# ACTION ITEM
Give the lines below again exactly, starting with the line that holds "M57,35L66,65L47,71L38,41Z" and going on through the line that holds "M72,83L76,97L57,102L53,89Z".
─── EXTRACTED ENTRIES
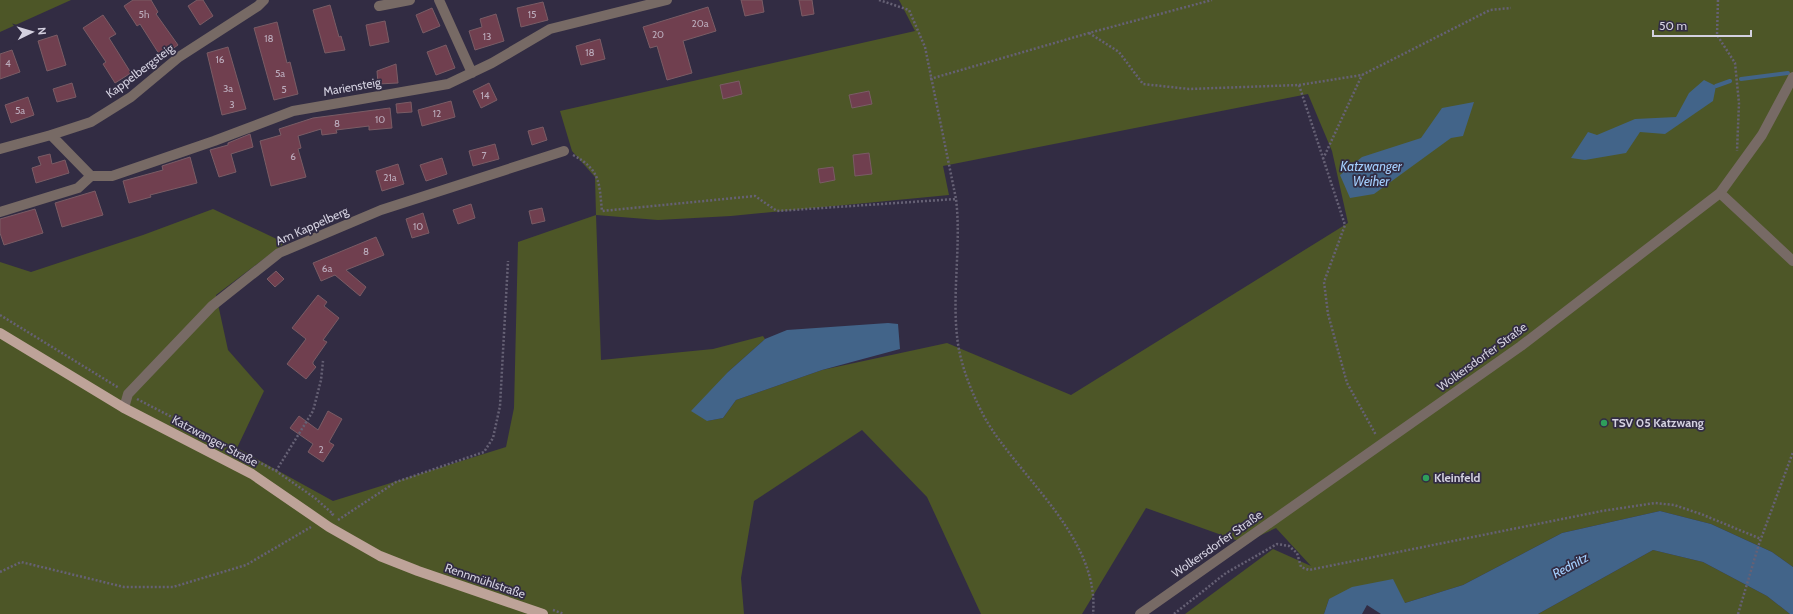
<svg xmlns="http://www.w3.org/2000/svg" width="1793" height="614" font-family="Cabin,sans-serif">
<style>
.green{fill:#4d5627;fill-rule:evenodd}
.water{fill:#426489}
.lines{fill:none;stroke-linecap:round;stroke-linejoin:round}
.stream{stroke:#426489;stroke-width:4}
.building{fill:#703f4f;stroke:#7a5c65}
.path{stroke:#666175;stroke-width:2.5;stroke-dasharray:2 2;stroke-linecap:butt}
.minor{stroke:#776a65;stroke-width:10}
.major{stroke:#bea399;stroke-width:10}
.leisure-dot{fill:#2e9e5b;stroke:#322c43;stroke-width:1.5}
.labels{text-anchor:middle;stroke-width:3.5;stroke-linejoin:round;paint-order:stroke}
.number-label{font-size:10px;fill:#bbacbc}
.street-label{font-size:12px;fill:#d4d1e0;stroke:#322c43}
.poi-label{font-size:12px;font-weight:bold;fill:#d4d1e0;stroke:#322c43;text-anchor:start}
.water-label{font-size:13px;font-style:italic;fill:#a4cffe;stroke:#322c43}
</style>
<rect width="100%" height="100%" fill="#322c43"/>
<path class="green" d="M0,0H71L0,32Z
M899,0H1793V567L1772,552L1711,524L1660,511L1562,533L1463,585L1405,603L1329,599L1324,614H1185L1273,549L1311,566L1276,528L1244,543L1146,508L1082,614H981L927,497L862,430L754,501L741,578L744,614H0V262L31,272L143,235L213,209L285,243L216,295L228,350L264,391L237,448L333,501L506,447L514,408L518,242L596,215L595,177L572,151L560,111L915,31ZM1308,94L1332,151L1348,223L1071,395L947,343L822,370L736,400L723,418L707,421L728,372L765,339L763,336L713,349L601,360L596,215L658,220L731,216L949,195L943,166Z
M1653,550L1703,562L1767,596L1790,614H1538Z"/>
<path class="water" d="M1704,80L1716,86L1713,101L1665,134L1640,132L1626,153L1585,160L1571,158L1588,132L1597,135L1635,119L1676,117L1689,93Z
M1474,102L1463,136L1451,138L1374,194L1350,198L1340,175L1362,157L1421,138L1442,108Z
M888,323L898,324L900,349L822,370L736,400L723,418L707,421L691,411L728,372L765,339L787,330Z
M1660,511L1711,524L1772,552L1793,567V614H1790L1767,596L1703,562L1653,550L1538,614H1381L1367,605L1362,614H1324L1329,599L1352,587L1393,579L1405,603L1463,585L1562,533Z"/>
<g class="lines">
<path class="stream" d="M1741,79L1788,73
M1716,86L1730,81"/>
</g>
<path class="building" d="M133,0H151L158,12L156,14L178,45L161,57L140,24L137,26L124,6Z
M197,0H203L213,16L200,25L188,6Z
M741,0H762L764,12L745,16Z
M799,0H812L814,14L802,16Z
M543,2L548,20L521,27L517,8Z
M330,5L339,37L341,36L345,50L325,53L313,10Z
M708,7L716,31L683,41L692,73L667,80L657,46L650,48L643,27Z
M432,8L440,26L423,33L416,15Z
M496,14L504,41L475,50L469,31L482,27L480,19Z
M103,15L116,34L109,38L131,73L115,83L103,64L106,62L83,28Z
M385,21L389,42L370,46L366,25Z
M277,22L287,63L290,62L298,94L274,100L254,28Z
M57,35L66,65L47,71L38,41Z
M600,39L605,59L581,65L576,46Z
M446,45L455,68L436,75L427,52Z
M228,47L246,109L222,115L207,53Z
M12,50L20,72L0,79V54Z
M396,64L398,83L378,84L377,71Z
M739,81L742,94L723,99L720,85Z
M72,83L76,97L57,102L53,89Z
M489,83L497,100L481,108L473,91Z
M869,91L872,104L852,108L849,95Z
M28,97L34,115L11,123L5,105Z
M451,101L455,117L422,126L418,110Z
M411,102L412,112L397,113L396,104Z
M390,108L392,128L369,130V126L336,130L337,133L322,135L321,129L298,136L301,148L298,149L306,177L271,186L260,141L281,135L279,129L313,118Z
M543,127L547,140L532,145L528,131Z
M250,134L253,147L231,154L236,172L219,177L210,150L228,145V143Z
M495,144L499,159L473,166L469,151Z
M869,153L872,174L855,176L853,155Z
M50,154L52,164L65,160L69,173L36,183L32,168L41,165L38,157Z
M190,157L197,183L150,195L151,197L129,203L123,181L163,170L162,166Z
M442,158L447,174L426,181L420,165Z
M398,164L404,184L382,191L376,171Z
M833,167L835,180L820,183L818,169Z
M95,191L103,215L62,227L55,203Z
M471,204L475,218L458,224L453,210Z
M542,208L545,221L532,224L529,211Z
M35,209L43,233L4,245L0,233V219Z
M423,213L429,233L412,238L406,219Z
M376,237L384,255L346,270L366,287L360,296L335,275L321,281L313,263Z
M276,271L284,279L275,287L267,279Z
M318,295L327,302L324,306L339,318L323,340L327,342L313,362V364L316,367L306,379L287,364L306,339L292,328Z
M328,411L342,419L329,442L334,445L323,462L308,452L313,444L290,428L299,416L318,430Z"/>
<g class="lines">
<path class="path" d="M879,0L909,10L925,47L956,199C962,248 950,300 959,350C964,374 974,398 986,420C1021,479 1100,539 1093,614
M1718,0L1717,35L1735,63L1739,103L1737,151
M1089,33L1119,52L1143,84L1189,89L1299,85L1345,225L1324,282L1328,314L1347,383L1376,435
M930,79L1089,33L1212,0
M1299,85L1362,75L1490,10L1511,8
M573,155C601,170 599,183 602,211L755,196L777,211L956,199
M1323,159L1362,75
M0,315L119,388
M137,399L276,471L315,498L333,514L331,516
M276,471L313,411L321,380L323,361
M338,520L396,482L484,452L493,438L500,406L508,261
M0,572L21,562L124,587H173L246,565L311,527
M553,610L564,614
M1174,614L1226,573L1277,544L1289,546L1297,553L1301,567L1309,570L1602,511L1655,503L1674,505L1701,514L1761,539
M1738,614L1759,544L1793,452"/>
<path class="minor" d="M439,0L472,73
M379,6L410,0
M51,135L91,176H112L214,141L293,111L448,84L492,63L550,29L667,0
M0,149L51,135L91,122L131,97L179,57L258,6L264,0
M1720,193L1793,261
M0,212L78,188L91,176
M124,408L128,394L212,306L279,253L381,210L564,151
M1140,614L1521,346L1720,193L1762,135L1793,77"/>
<path class="major" d="M0,333L124,408L252,474L329,527L380,556L418,571L543,614"/>
</g>
<g class="leisure-dot">
<circle cx="1604" cy="423" r="4"/>
<circle cx="1426" cy="478" r="4"/>
</g>
<g class="labels">
<g class="number-label">
<text x="144" y="18">5h</text>
<text x="532" y="18">15</text>
<text x="700" y="27">20a</text>
<text x="658" y="38">20</text>
<text x="487" y="40">13</text>
<text x="269" y="42">18</text>
<text x="590" y="56">18</text>
<text x="220" y="63">16</text>
<text x="8" y="67">4</text>
<text x="280" y="77">5a</text>
<text x="228" y="92">3a</text>
<text x="284" y="93">5</text>
<text x="485" y="99">14</text>
<text x="232" y="108">3</text>
<text x="20" y="114">5a</text>
<text x="437" y="117">12</text>
<text x="380" y="123">10</text>
<text x="337" y="127">8</text>
<text x="484" y="159">7</text>
<text x="293" y="160">6</text>
<text x="390" y="181">21a</text>
<text x="418" y="230">10</text>
<text x="366" y="255">8</text>
<text x="327" y="272">6a</text>
<text x="321" y="453">2</text>
</g>
<g class="street-label">
<text transform="translate(140 71) rotate(-37)" y="4">Kappelbergsteig</text>
<text transform="translate(352 87) rotate(-10)" y="4">Mariensteig</text>
<text transform="translate(312 226) rotate(-24)" y="4">Am Kappelberg</text>
<text transform="translate(1482 357) rotate(-36)" y="4">Wolkersdorfer Straße</text>
<text transform="translate(215 441) rotate(28)" y="4">Katzwanger Straße</text>
<text transform="translate(1217 544) rotate(-35)" y="4">Wolkersdorfer Straße</text>
<text transform="translate(485 581) rotate(19)" y="4">Rennmühlstraße</text>
</g>
<g class="poi-label">
<text x="1612" y="427">TSV 05 Katzwang</text>
<text x="1434" y="482">Kleinfeld</text>
</g>
<g class="water-label">
<text x="1371" y="171">Katzwanger<tspan x="1371" dy="15">Weiher</tspan></text>
<text transform="translate(1570 565) rotate(-29)" y="5">Rednitz</text>
</g>
</g>
<g transform="translate(32 32) rotate(85)" stroke="#322c43" stroke-width="3" paint-order="stroke">
<path d="M0-3L7 15L0 10L-7 15Z" fill="#d4d1e0"/>
<text y="-6" font-size="11" font-weight="bold" text-anchor="middle" fill="#d4d1e0">N</text>
</g>
<path d="M1653 30v6h98v-6" fill="none" stroke="#d4d1e0" stroke-width="2"/>
<text x="1659" y="30" font-size="12" fill="#d4d1e0" stroke="#322c43" stroke-width="3" paint-order="stroke">50 m</text>
</svg>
──────
# ANSWER TO THIS EXERCISE
M57,35L66,65L47,71L38,41Z
M600,39L605,59L581,65L576,46Z
M446,45L455,68L436,75L427,52Z
M228,47L246,109L222,115L207,53Z
M12,50L20,72L0,79V54Z
M396,64L398,83L378,84L377,71Z
M739,81L742,94L723,99L720,85Z
M72,83L76,97L57,102L53,89Z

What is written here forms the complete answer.